Henry had given her more files, more folders for her to read, but she stopped. She just stopped.
48
After the pool incident, a final confrontation between her and Jasmine was bound to happen. Sarah knew. She’d seen enough movies, read enough Gossip Girl novels to know that sooner or later, she and Jasmine would lock horns again. And, well, she’d rather have had it happen on her own terms, by her own doing, and would rather have stopped feeling so tense and anxious about when it would happen. So Sarah made it happen on her own.
She watched Jasmine’s comings and goings, waited for a moment when she would be by herself, and then Sarah jumped her.
That had been ten minutes ago. Their fight had lasted now for ten full minutes. It wasn’t going well.
It wasn’t going as badly as anyone who was not Sarah might have expected, considering.
But it wasn’t going as well as Sarah had hoped it would.

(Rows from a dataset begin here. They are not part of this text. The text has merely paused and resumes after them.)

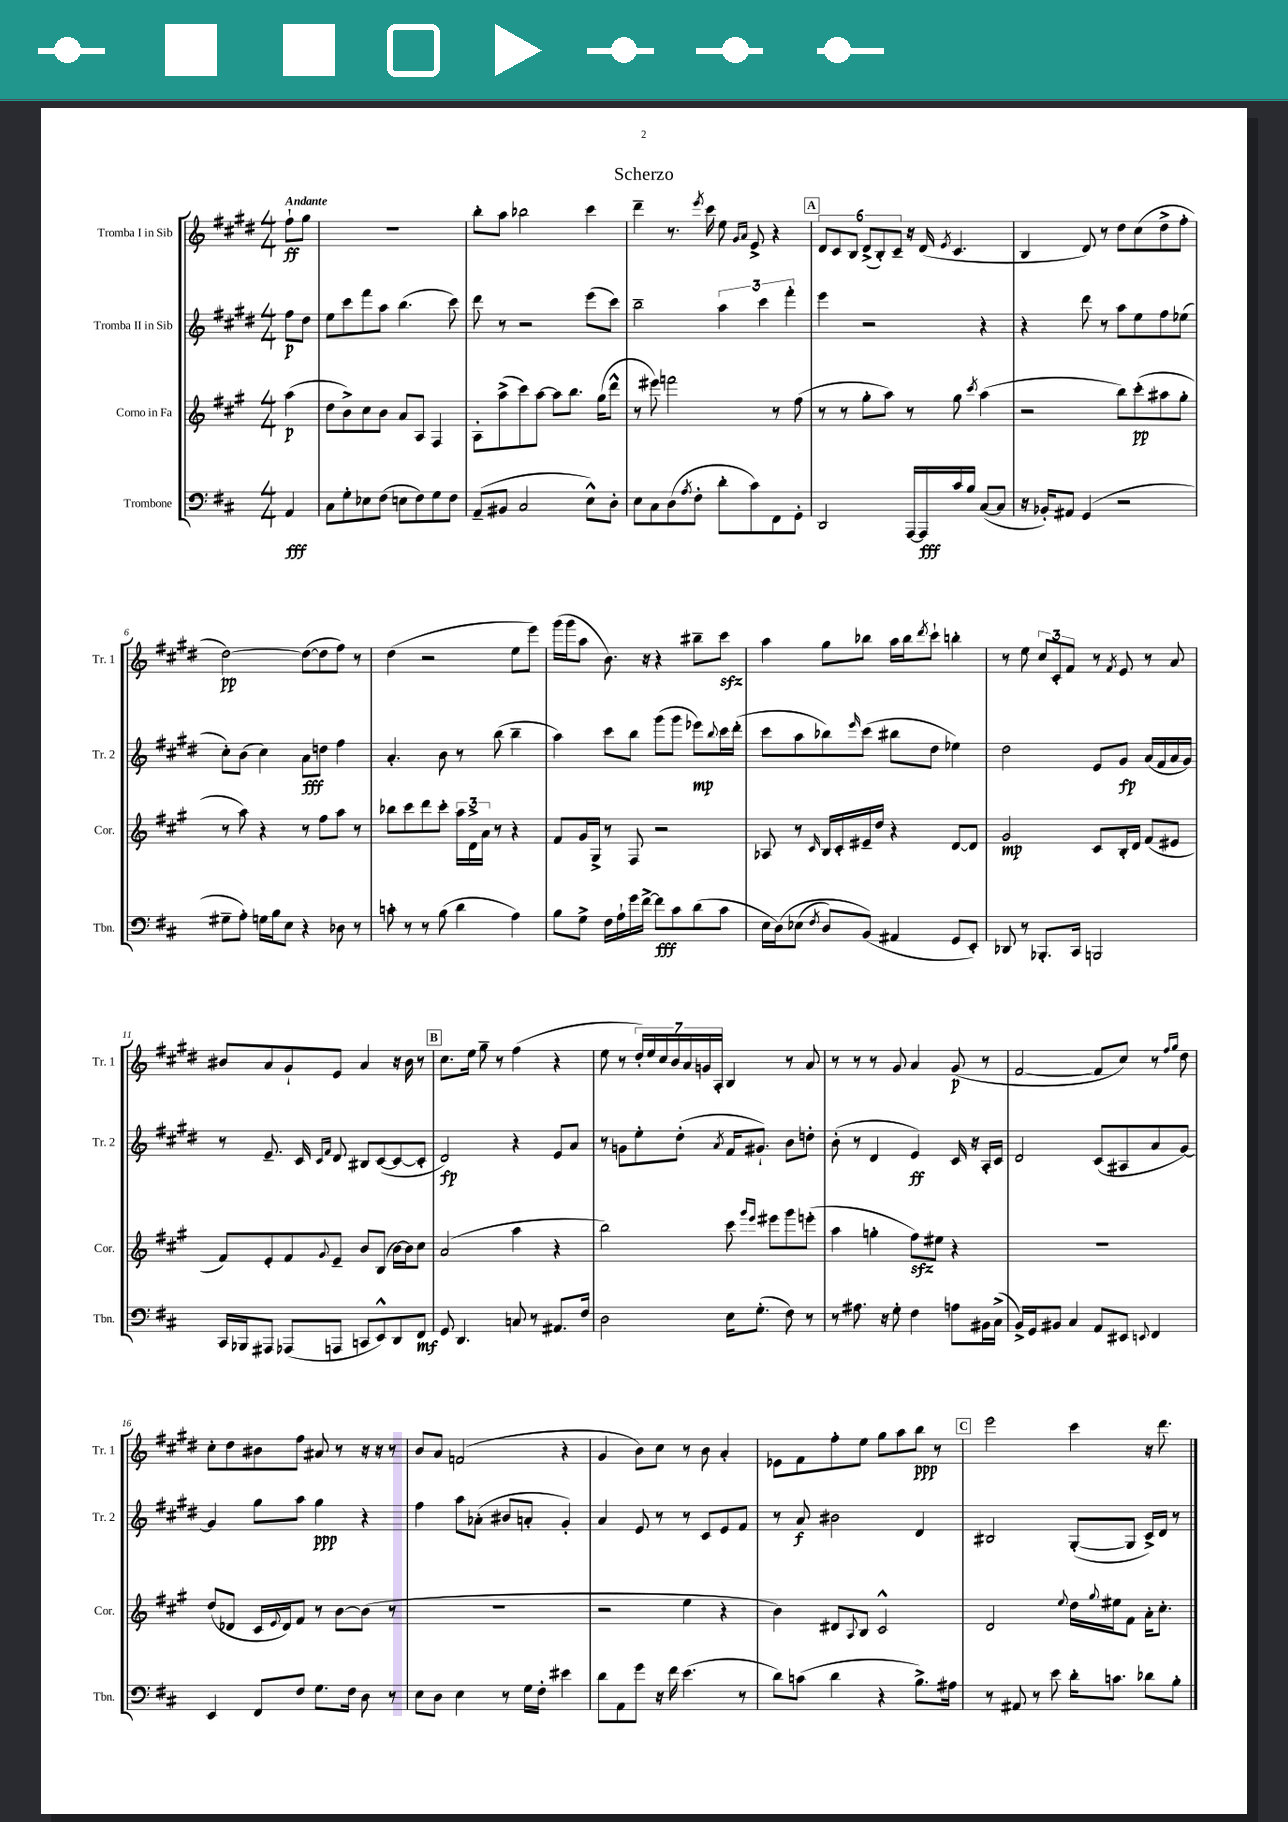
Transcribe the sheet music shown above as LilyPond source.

\header { title = "Scherzo" }
<<
\new StaffGroup <<
\new Staff = "s0" \with { instrumentName = "Tromba I in Sib" shortInstrumentName = "Tr. 1" } {
    \clef treble \key e \major \numericTimeSignature \time 4/4 \partial 4 \tempo "Andante"
    fis''8-!\ff gis''8 |
    R1 |
    b''8-. a''8 bes''2 cis'''4 |
    dis'''4-- r8. \acciaccatura { e'''8 } cis'''16 e''8 \grace { gis'16 a'16 } e'8-> r4 |
    \mark \markup { \box "A" } \tuplet 6/4 { dis'8 cis'8 b8 dis'8->( b8-.) cis'8-- } r16 dis'16( \acciaccatura { e'8 } cis'4. |
    b4 dis'8) r8 dis''8 cis''8( dis''8-> fis''8-. |
    dis''2~\pp) dis''8~( dis''8 fis''8) r8 |
    dis''4( r2 e''8 e'''8) |
    gis'''16( gis'''16 a''8 b'8.) r16 r4 bis''8-- cis'''8\sfz |
    a''4 gis''8 bes''8 a''16 bes''16 \acciaccatura { dis'''8 } cis'''8-! b''4-. |
    r8 e''8 \tuplet 3/2 { cis''8 cis'8-. fis'8 } r8 \acciaccatura { fis'8 } e'8 r8 a'8 |
    bis'8 a'8 gis'8-! e'8 a'4 r16 bis'16 r8 |
    \mark \markup { \box "B" } cis''8. e''16 gis''8-- r8 fis''4( r4 |
    e''8 r8 \tuplet 7/4 { dis''16-.) e''16 cis''16 b'16 a'16 g'16 a16-. } b4 r8 a'8 |
    r8 r8 r8 gis'8 a'4 gis'8\p( r8 |
    fis'2~ fis'8 cis''8) r8 \grace { fis''16 gis''16 } dis''8 |
    cis''8-. dis''8 bis'8 fis''8 ais'8 r8 r16 r16 r8 |
    b'8 a'8 f'2( r4 |
    gis'4 b'8) cis''8 r8 b'8 a'4-. |
    ees'8 fis'8 fis''8-. e''8 gis''8 a''8 b''8\ppp r8 |
    \mark \markup { \box "C" } e'''2 cis'''4 r16 dis'''8. \bar "|." |
}
\new Staff = "s1" \with { instrumentName = "Tromba II in Sib" shortInstrumentName = "Tr. 2" } {
    \clef treble \key e \major \numericTimeSignature \time 4/4 \partial 4
    fis''8\p dis''8 |
    e''8 cis'''8 fis'''8 a''8 b''4.( cis'''8) |
    dis'''8 r8 r2 e'''8( cis'''8) |
    b''2-- \tuplet 3/2 { a''4 cis'''4 fis'''4-. } |
    \mark \markup { \box "A" } e'''4 r2 r4 |
    r4 dis'''8 r8 a''8 e''8 fis''8 ees''8( |
    cis''8-.) b'8( cis''4) a'8\fff d''8 fis''4 |
    a'4.-. b'8 r8 b''8( b''4-- |
    a''4) cis'''8 b''8 gis'''8( gis'''8 ees'''8\mp) \appoggiatura { b''8 } cis'''16 dis'''16-.( |
    cis'''8 a''8 bes''8) \grace { e'''16 } cis'''8( bis''8 dis''8 ees''4) |
    dis''2 e'8 gis'8\fp a'16( fis'16 a'16 gis'16) |
    r8 e'8.-- cis'16 \grace { cis'16 fis'16 } dis'8 bis8 cis'8~( cis'8~ cis'8-. |
    \mark \markup { \box "B" } dis'2\fp) r4 e'8 a'8 |
    r8 g'8 e''8-. dis''8-.( \acciaccatura { a'8 } fis'16 gis'8.-!) b'8 d''8-. |
    b'8-.( r8 dis'4 e'4\ff) cis'16 r16 a16-. cis'16 |
    dis'2 cis'8( ais8 a'8 gis'8~) |
    gis'4 gis''8 a''8 gis''4\ppp r4 |
    fis''4 a''8 aes'8-.( bis'8 a'8-. gis'4-.) |
    a'4 e'8 r8 r8 cis'8 e'8 fis'8 |
    r8 a'8\f bis'2 dis'4 |
    \mark \markup { \box "C" } bis2 gis8~-.( gis8 cis'16->) dis'16 r8 \bar "|." |
}
\new Staff = "s2" \with { instrumentName = "Corno in Fa" shortInstrumentName = "Cor." } {
    \clef treble \key a \major \numericTimeSignature \time 4/4 \partial 4
    a''4\p( |
    d''8 b'8->) cis''8 b'8 a'8 a8 fis4 |
    a8-. a''8->( cis'''8) a''8~ a''8 b''8. gis''16( d'''8-^ |
    r8 eis'''8) f'''2 r8 fis''8( |
    \mark \markup { \box "A" } r8 r8 gis''8-. a''8) r8 gis''8 \acciaccatura { cis'''8 } a''4( |
    r2 b''8) cis'''8-.\pp( ais''8 gis''8-. |
    r8 a''8) r4 r8 fis''8 a''8 r8 |
    bes''8 cis'''8 d'''8 cis'''8-. \tuplet 3/2 { a''16 d'16-> a'16 } r8 r4 |
    fis'8 gis'16 gis16-> r8 fis8 r2 |
    aes8 r8 \grace { cis'16 } b16 cis'16-. eis'16-- d''16 r4 d'8~ d'8 |
    gis'2\mp cis'8 b16-. d'16 fis'8( eis'8 |
    fis'8) e'8-. fis'8 \appoggiatura { gis'8 } e'8-- b'8 b8( b'16~) b'16 cis''8 |
    \mark \markup { \box "B" } a'2( a''4 r4 |
    b''2) cis'''8 \grace { gis'''16 e'''16 } eis'''8 gis'''8 e'''8-.( |
    a''4 g''4-. fis''8\sfz) eis''8 r4 |
    R1 |
    d''8( des'8 cis'16 \appoggiatura { e'8 } des'16) fis'8 r8 b'8~ b'8( r8 |
    R1 |
    r2 e''4 r4 |
    b'4) dis'8 \appoggiatura { a8 } b8 cis'2-^ |
    \mark \markup { \box "C" } d'2 \appoggiatura { e''8 } d''16 \appoggiatura { gis''8 } eis''16 fis'8 a'16-. cis''8.-. \bar "|." |
}
\new Staff = "s3" \with { instrumentName = "Trombone" shortInstrumentName = "Tbn." } {
    \clef bass \key d \major \numericTimeSignature \time 4/4 \partial 4
    a,4\fff |
    cis8 g8-. ees8 fis8( e8 fis8) g8 fis8 |
    a,8--( bis,8 cis2 e8-^) d8-. |
    e8 cis8 d8( \acciaccatura { a8 } fis8-. d'8-. cis'8) fis,8 g,8-. |
    \mark \markup { \box "A" } d,2 a,,16~ a,,16\fff cis'16 b16 cis8~( cis8 |
    r16 bes,16-.) ais,8 g,4( r2 |
    gis8-- a8-.) g16 b16 e8 r4 des8 r8 |
    c'8-. r8 r8 b8( d'4 a4) |
    b8 g8-> fis16 a16-! g'16 fis'16~-> fis'8\fff cis'8 d'8( cis'8 |
    e16 d16)\( ees8( \acciaccatura { fis8 } d8) b,8(\) ais,4 g,8 e,8-.) |
    des,8 r8 bes,,8.-. cis,16 b,,2 |
    cis,16 bes,,16 ais,,8 aes,,8( a,,8 c,8 e,8-^) d,8 fis,8\mf |
    \mark \markup { \box "B" } g,8 d,4. c8 r8 ais,8. fis16 |
    d2 e16 g8.-.( fis8) r8 |
    r8 ais8. r16 g8-. fis4 a8 bis,16 cis16->( |
    b,16->) g,16 bis,8 cis4 a,8 eis,8 \appoggiatura { e,8 } fis,4 |
    e,4 fis,8 fis8 g8. fis16 d8 r8 |
    e8 d8 e4 r8 g16 fis16-. eis'4 |
    d'8 a,8 g'8 r16 fis'16 e'4.( r8 |
    d'8) c'8( d'4 r4 b8.->) ais16 |
    \mark \markup { \box "C" } r8 ais,8 r8 e'8 d'16-. c'8. des'8 b8-. \bar "|." |
}
>>
>>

Sarah pulled her fist back to punch or counterpunch — she’d lost track by then who was punching, who was countering — but Jasmine was too fast, always too fast, and she bobbed under Sarah’s punch and slipped in close and grabbed Sarah with both hands, trapping Sarah’s arms at her sides, and lifted her off her feet, but instead of throwing her or cracking her head into the ceiling tiles, Jasmine pulled her down and held her so they were eye to eye. A thin trickle of blood ran down Jasmine’s temple. Sarah’s breath was huffed and squeezed out of her. Jasmine grimaced and Sarah struggled against Jasmine’s grip, and Jasmine smiled, and Sarah winced her eyes closed, expected the worst. And Jasmine pulled her in for a kiss.